==== MATERIAL PROVIDED ====

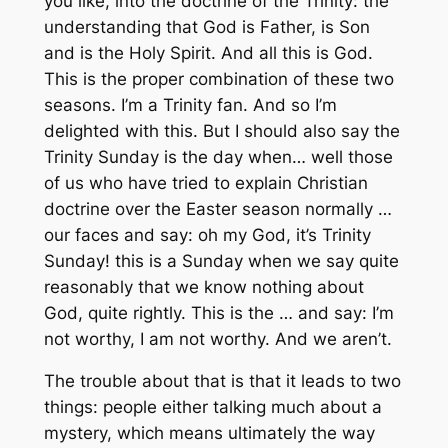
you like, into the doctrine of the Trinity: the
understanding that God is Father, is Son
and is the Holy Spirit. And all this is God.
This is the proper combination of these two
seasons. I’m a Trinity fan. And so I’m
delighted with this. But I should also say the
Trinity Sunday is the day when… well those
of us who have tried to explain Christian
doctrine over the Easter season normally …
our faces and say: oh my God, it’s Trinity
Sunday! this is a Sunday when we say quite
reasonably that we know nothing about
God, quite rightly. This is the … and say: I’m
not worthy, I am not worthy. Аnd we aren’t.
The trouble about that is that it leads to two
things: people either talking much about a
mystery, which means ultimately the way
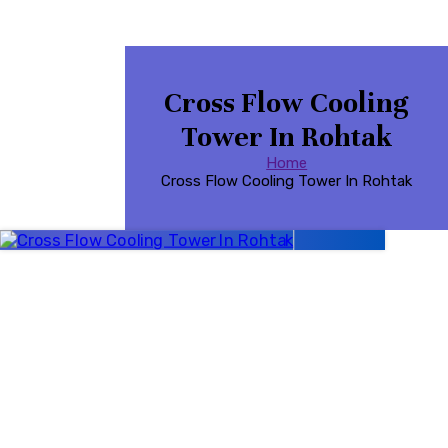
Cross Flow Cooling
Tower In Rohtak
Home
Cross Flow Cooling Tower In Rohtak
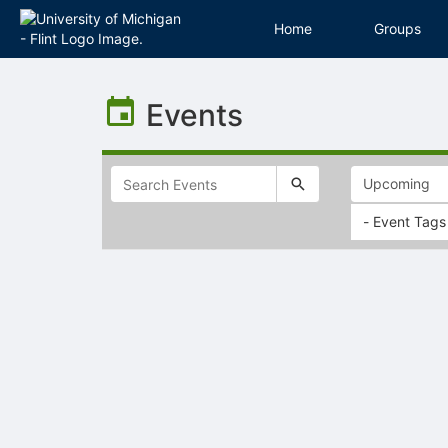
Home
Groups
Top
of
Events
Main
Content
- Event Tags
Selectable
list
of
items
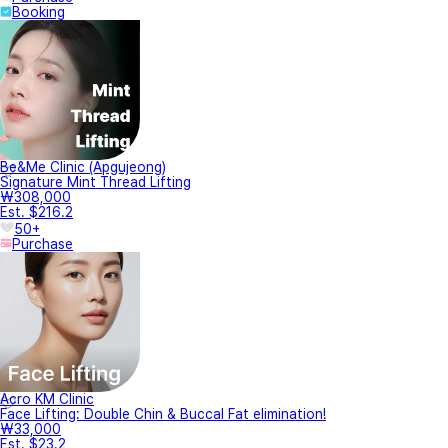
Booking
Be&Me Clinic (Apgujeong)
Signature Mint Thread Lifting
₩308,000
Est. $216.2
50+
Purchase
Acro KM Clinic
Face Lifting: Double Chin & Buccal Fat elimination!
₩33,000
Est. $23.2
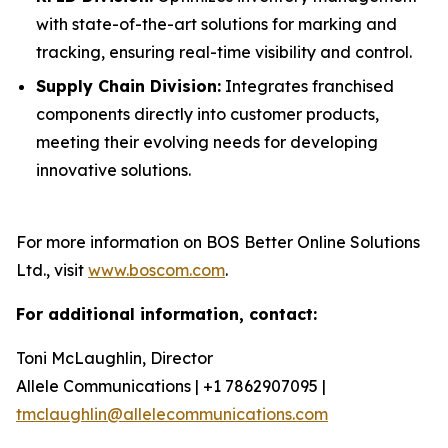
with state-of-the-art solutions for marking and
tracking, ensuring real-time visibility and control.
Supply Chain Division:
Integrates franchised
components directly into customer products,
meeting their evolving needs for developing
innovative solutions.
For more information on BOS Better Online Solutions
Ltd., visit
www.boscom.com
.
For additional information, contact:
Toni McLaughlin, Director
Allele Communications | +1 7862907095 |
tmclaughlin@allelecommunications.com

====
==== MATERIAL PROVIDED ====

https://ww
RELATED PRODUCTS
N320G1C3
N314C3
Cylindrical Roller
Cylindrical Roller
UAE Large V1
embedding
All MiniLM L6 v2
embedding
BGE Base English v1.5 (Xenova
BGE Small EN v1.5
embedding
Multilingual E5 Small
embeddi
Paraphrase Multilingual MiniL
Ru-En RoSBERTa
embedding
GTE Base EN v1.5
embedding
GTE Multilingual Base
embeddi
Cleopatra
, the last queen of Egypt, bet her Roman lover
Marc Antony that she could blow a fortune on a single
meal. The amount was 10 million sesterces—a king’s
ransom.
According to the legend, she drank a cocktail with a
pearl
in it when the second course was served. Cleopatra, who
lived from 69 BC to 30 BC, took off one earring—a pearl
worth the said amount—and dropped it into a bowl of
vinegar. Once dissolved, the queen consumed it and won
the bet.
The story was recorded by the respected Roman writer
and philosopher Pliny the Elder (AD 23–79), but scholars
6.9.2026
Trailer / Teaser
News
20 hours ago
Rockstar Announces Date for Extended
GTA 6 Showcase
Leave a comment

====

PROBLEM REQUIREMENTS:
Could you rewrite the lines from the one with "with state-of-the-art solutions" to the one with "tmclaughlin@allelecommunications.com", swapping "customer" for "client" and leaving everything else as it is?

SOLUTION FOR THIS EXERCISE:
with state-of-the-art solutions for marking and
tracking, ensuring real-time visibility and control.
Supply Chain Division:
Integrates franchised
components directly into client products,
meeting their evolving needs for developing
innovative solutions.
For more information on BOS Better Online Solutions
Ltd., visit
www.boscom.com
.
For additional information, contact:
Toni McLaughlin, Director
Allele Communications | +1 7862907095 |
tmclaughlin@allelecommunications.com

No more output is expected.